Tornadoes - June 2015
NCEI added Alaska climate divisions to its nClimDiv dataset on Friday, March 6, 2015, coincident with the release of the February 2015 monthly monitoring report. For more information on this data, please visit the Alaska Climate Divisions FAQ.
According to data from NOAA's Storm Prediction Center, during June, there were 165 preliminary tornado reports compared to the 1991-2010 average of 243. The June tornado count was less than 50 percent of the number of tornadoes that occurred in May. The past three years have generally been marked by below-average tornado activity, with the exception of April and May 2015. The June tornado count indicates a return back to below-average activity. There were no tornado-related fatalities during June.

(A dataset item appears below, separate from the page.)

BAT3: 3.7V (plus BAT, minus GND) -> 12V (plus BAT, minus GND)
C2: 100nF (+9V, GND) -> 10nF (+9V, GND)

For the first half of 2015 there have been 803 preliminary tornado reports. There were 41 confirmed tornadoes during January-March, with 762 preliminary tornado reports pending for April-June. This is near the 1991-2010 average number of tornadoes for January-June of 818. The year-to-date tornado count is the most since the hyperactive tornado year of 2011.

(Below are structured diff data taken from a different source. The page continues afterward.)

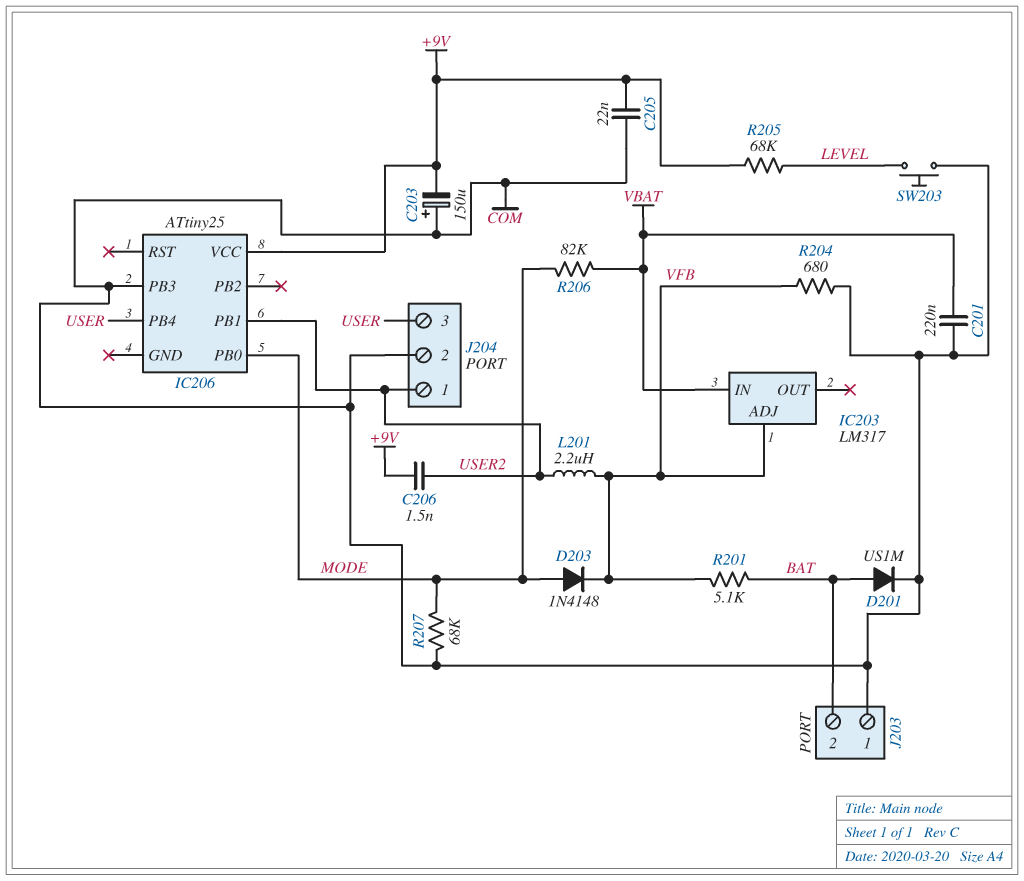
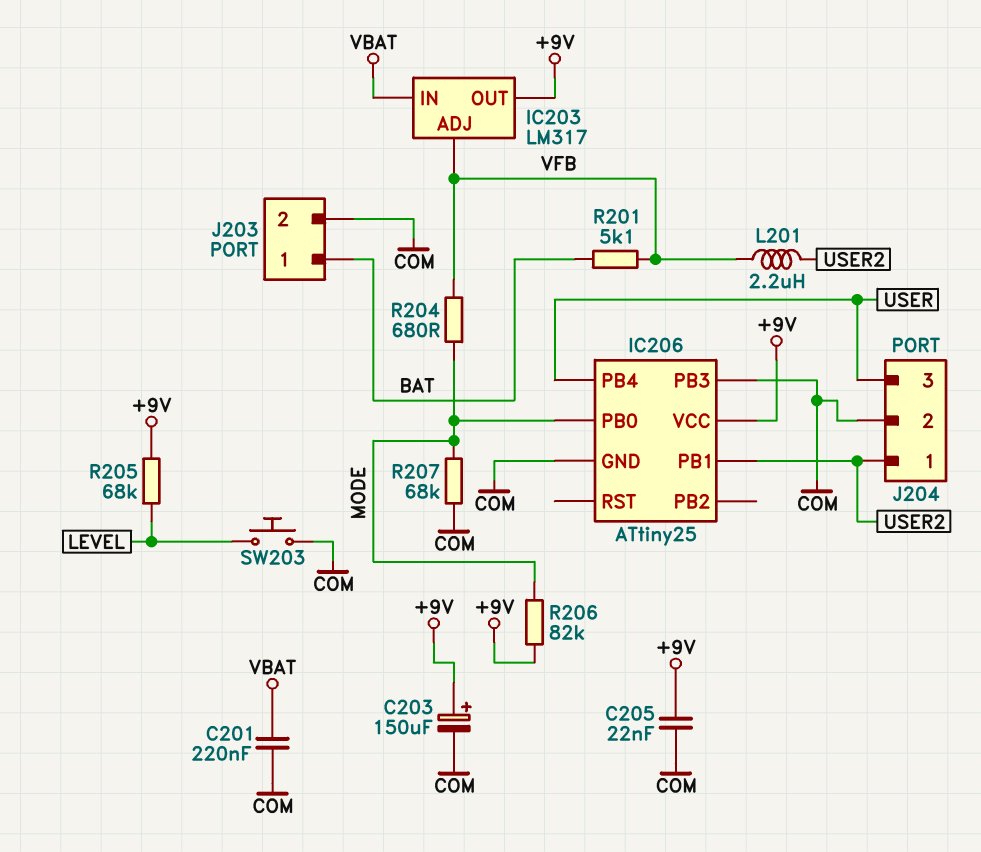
C203: 150uF (plus COM, minus +9V) -> 150uF (plus +9V, minus COM)
C206: 1.5nF (+9V, USER2) -> none
D201: diode US1M (A BAT, K COM) -> none
D203: diode 1N4148 (A MODE, K VFB) -> none
IC203 pin OUT: none -> +9V
IC206 pin GND: none -> COM
J203 pin 1: COM -> BAT
J203 pin 2: BAT -> COM
R204: 680 (COM, VFB) -> 680 (MODE, VFB)
R206: 82k (MODE, VBAT) -> 82k (+9V, MODE)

June 22 Northern Illinois Tornaodes
The most active tornado day during June was the 22nd as an upper-level low pressure system moved from the Northern Plains into the Midwest. There were 25 preliminary tornado reports across the Midwest from Iowa to Michigan. Twelve tornadoes were confirmed in northern Illinois, ten of which were spawned from a single, long-lived supercell thunderstorm that tracked across six counties. The strongest tornado of the outbreak was an EF-3 that tracked across Grundy and Will counties in Illinois, with maximum winds of 160 mph. This was the strongest tornado to impact Grundy County since July 1972. During the entire outbreak, there were 14 reported injuries, but no fatalities. The storms also caused significant flash flooding, with three to five inches of rain falling in a few hours across already saturated soils.